Due to an infamous flash of casting genius, in What Ever Happened to Baby Jane? (1962), Bette Davis and Joan Crawford get to live out their legendary rivalry on screen. It’s a grotesque jealousy picture about feuding sisters who want all the family’s fame to themselves. We should only be so lucky.
It started out that Jane (Bette Davis) was a child wunderkind, an early stage performer with a fast taste for the spotlight. Jane and her mother, accordingly, didn’t have much love for her sister Blanche (Joan Crawford). Blanche was a late bloomer but also didn’t peak before puberty, going on to a rousing film career that would instill great wariness in her fame-hungry sister. The thing is, they could not share. Only one could be the best Hudson sister. After an automobile accident levels Blanche, the playing field evens out, as she is taken as her sister’s captive in the big family mansion.

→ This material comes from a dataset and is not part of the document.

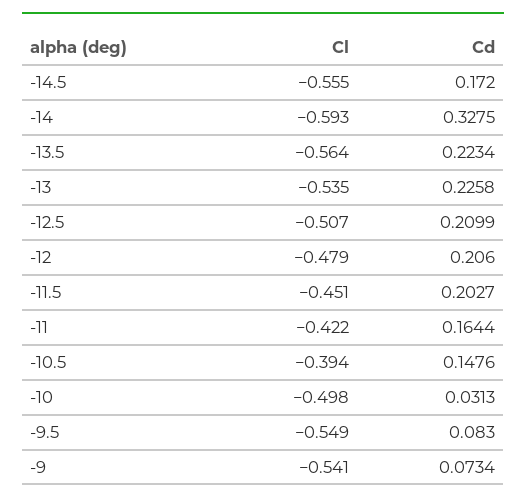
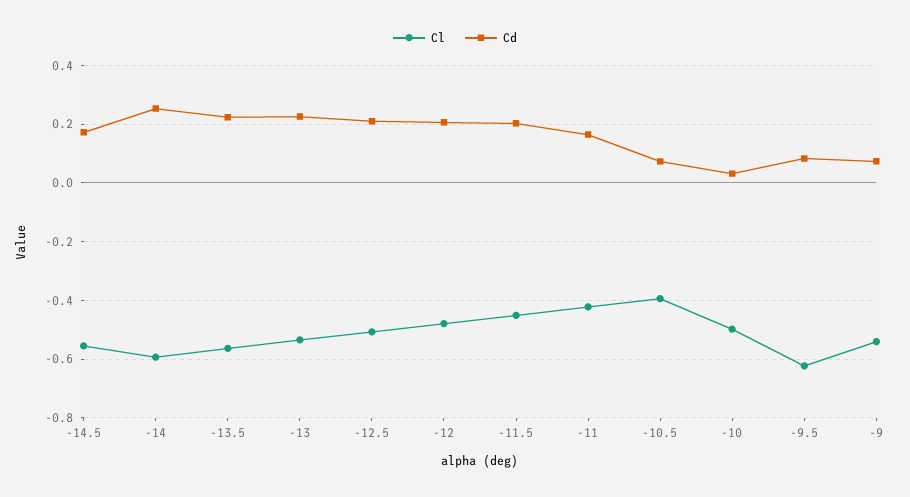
Cd, -14: 0.3275 -> 0.25
Cd, -10.5: 0.1476 -> 0.075
Cl, -9.5: -0.549 -> -0.625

It is a claustrophobic mansion, filled to the brim with the tension of the outsized personalities inside it. The thing is, Jane is kind of done with Blanche being a big deal in Hollywood. She’s going to cut her off from all of it and leverage herself—as what: a baby girl on stage? When she croons “I’ve Written a Letter to Daddy” as a young girl it borders on charming, but as an adult, it is a devastating piece of arrested development.
What Happened to Baby Jane is that she got too much too soon. There is a doll manufactured after her image that she carries into adulthood. Jane and the Baby Jane doll are the same: porcelain figures of stagnancy perpetually trapped in youth. She is still presenting as a child—effectively a late-life Shirley Temple—with high-collared, ruffled dresses with big bows in back, ringlets through her hair and a childlike application of makeup.
This gives Davis full range to desperately chew the scenery. Her performance is unquestionably ugly and terrifying. It’s something like a forerunner of the modern captive horror story. It’s allowed to explore and set these themes for the future good of cinema. Its two actors are the most brilliant part. We regret every moment that is not about them, as it dwindles down a long running time as neighbors, housekeepers, and others become suspicious of Jane’s motives and what’s going on in the house.
The alternative storyline about Baby Jane is that Davis leveraged her celebrity to get an Oscar nomination at the expense of an indisposed Crawford. Every bit as petty as their characters, that’s not how the legend reads. Davis wouldn’t be the first to capture three awards that year. Instead, Crawford would accept an award at the behest of another actress. The level of animosity was so high that she accepted an award and petitioned against a movie she was in. One version of winning is simply not to lose.
The truth is that the audience won. This is a brilliant psychological horror film that would be marketed as such today. There are many lessons for the modern film to take away from What Ever Happened to Baby Jane? Perhaps the most significant is that the greatest grotesques are psychological.